*** Opening DOCUMENT TEXT ***

# What time(s) of Day Do You Milk?



## MellonFriend (Aug 8, 2017)

Hey, everyone. My does should be ready to breed next month and I have been thinking about what the best daily schedule for milking would be for me. What time or times of day do you like to milk?


----------



## ksalvagno (Oct 6, 2009)

Whatever times work for you. I milk once a day at 8 am.


----------



## MellonFriend (Aug 8, 2017)

I'm just wondering when are people's favorite times to milk. I know it is up to me.


----------



## Calistar (Jan 16, 2017)

This year I'm milking twice a day, at about 6:15 am and 8:00 pm or so. I hate it, but I'm trying to earn milk stars for my does.

Last year I milked AM only. Every year prior to that I've milked PM only. I'm not a morning person, but it turns out that the AM milking is a lot easier for me. Especially this time of year when it's getting dark earlier, it's really nice not to have to worry about milking at the end of the day. AM milking does get you up earlier, but once you're done it's forgotten and you have the rest of the day ahead of you.

*** Closing DOCUMENT TEXT ***
*** Opening PROVIDED DATA ***

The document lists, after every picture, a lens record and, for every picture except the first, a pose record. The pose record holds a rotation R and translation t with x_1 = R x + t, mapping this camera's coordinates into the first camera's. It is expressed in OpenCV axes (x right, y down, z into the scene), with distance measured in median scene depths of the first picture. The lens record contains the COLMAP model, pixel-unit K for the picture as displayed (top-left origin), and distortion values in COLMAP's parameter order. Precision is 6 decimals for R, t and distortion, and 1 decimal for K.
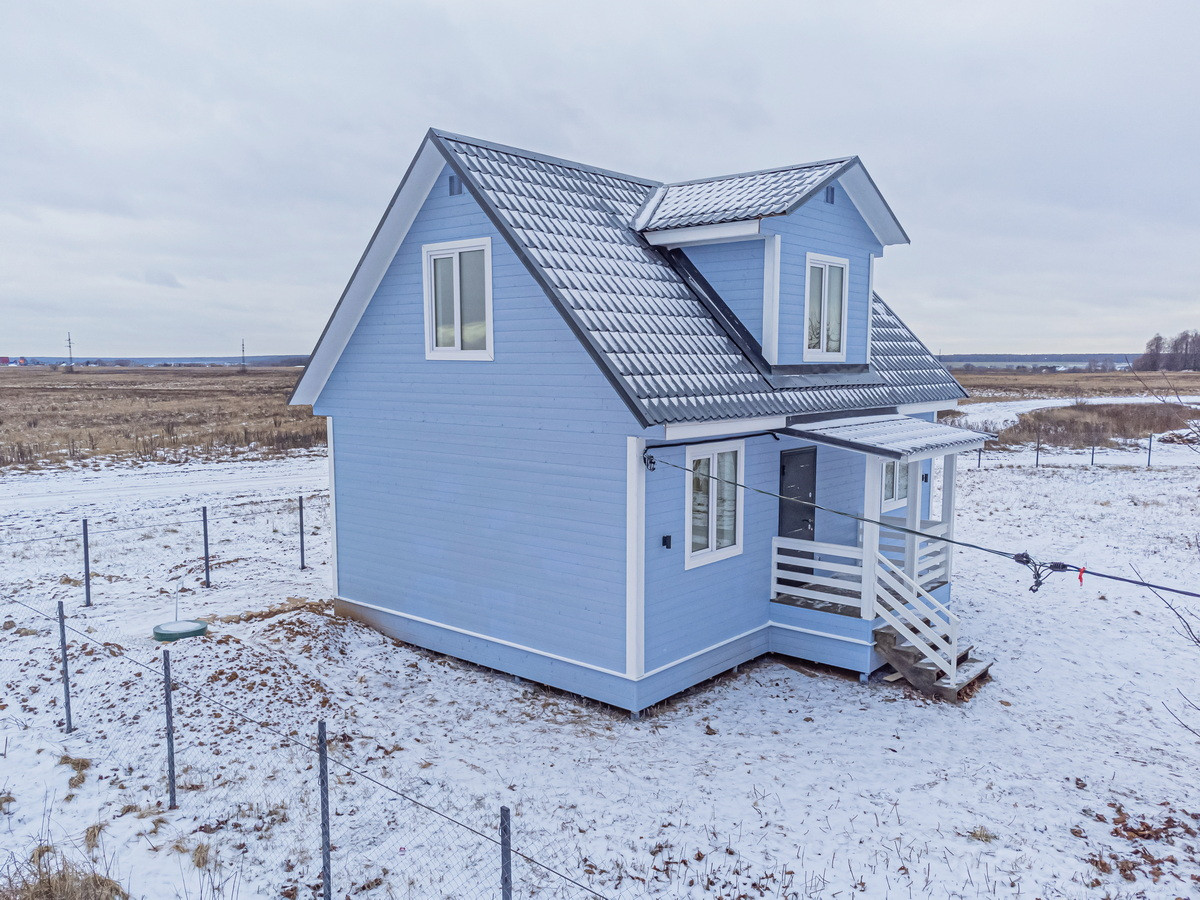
lens RADIAL K [[938.8, 0, 548.4], [0, 938.8, 451.4], [0, 0, 1]] dist [0.007829, 0.006316]
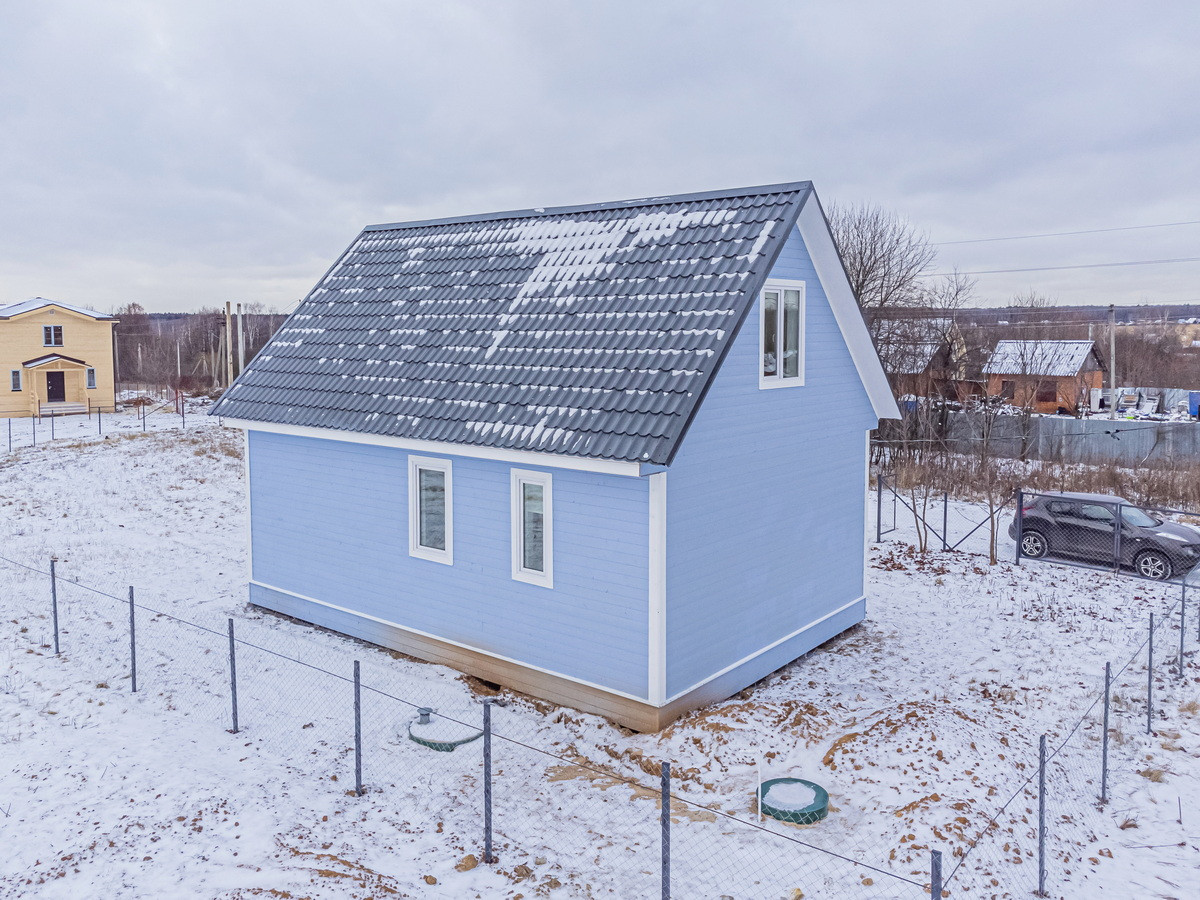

*** Closing PROVIDED DATA ***

• _PROBLEM TO SOLVE_:
Please write what follows in the milking-schedule thread, picking up right after its last sentence.

• _EXERCISE OUTPUT_:
Milking twice a day sucks very much and I don't know how so many of you manage


----------



## Oliveoil (Sep 3, 2019)

i usually milk at 6 am and pm during the school year. Summer is more relaxed and was either 630 or 730 depending on whether i had to work at night i would milk between 6 and 7. I have a pretty chill attitude towards milking times though


----------



## MadHouse (Oct 3, 2019)

I didn’t know you could stray from the “every 12 hours” rule that all the books say one should stick to, so that’s what I am doing. Works for us.
7 am and 7 pm.


----------



## groovyoldlady (Jul 21, 2011)

7am and 7pm. Unless we don't. ;-)


----------



## CaramelKittey (Oct 31, 2019)

We try to milk 12 hours apart, but sometimes it's only 10-11 hours apart. We usually milk 6:30-7:30 AM and 6:30-7:30 PM.


----------



## Michaela Van Mecl (Sep 3, 2018)

ksalvagno said:


> Whatever times work for you. I milk once a day at 8 am.


I actually had no idea that was feasible! I would love to start doing that! Right now I'm milking twice a day, am and pm.... but I'd love to transition to once a day. Do you think I'll end up losing milk overall?


----------



## ksalvagno (Oct 6, 2009)

Absolutely you will lose milk milking only once a day. You also can't do that with a heavy milker. My girls aren't heavy milkers and I don't need a ton of milk. So it was nice to go to once a day.


----------



## Sfgwife (Feb 18, 2018)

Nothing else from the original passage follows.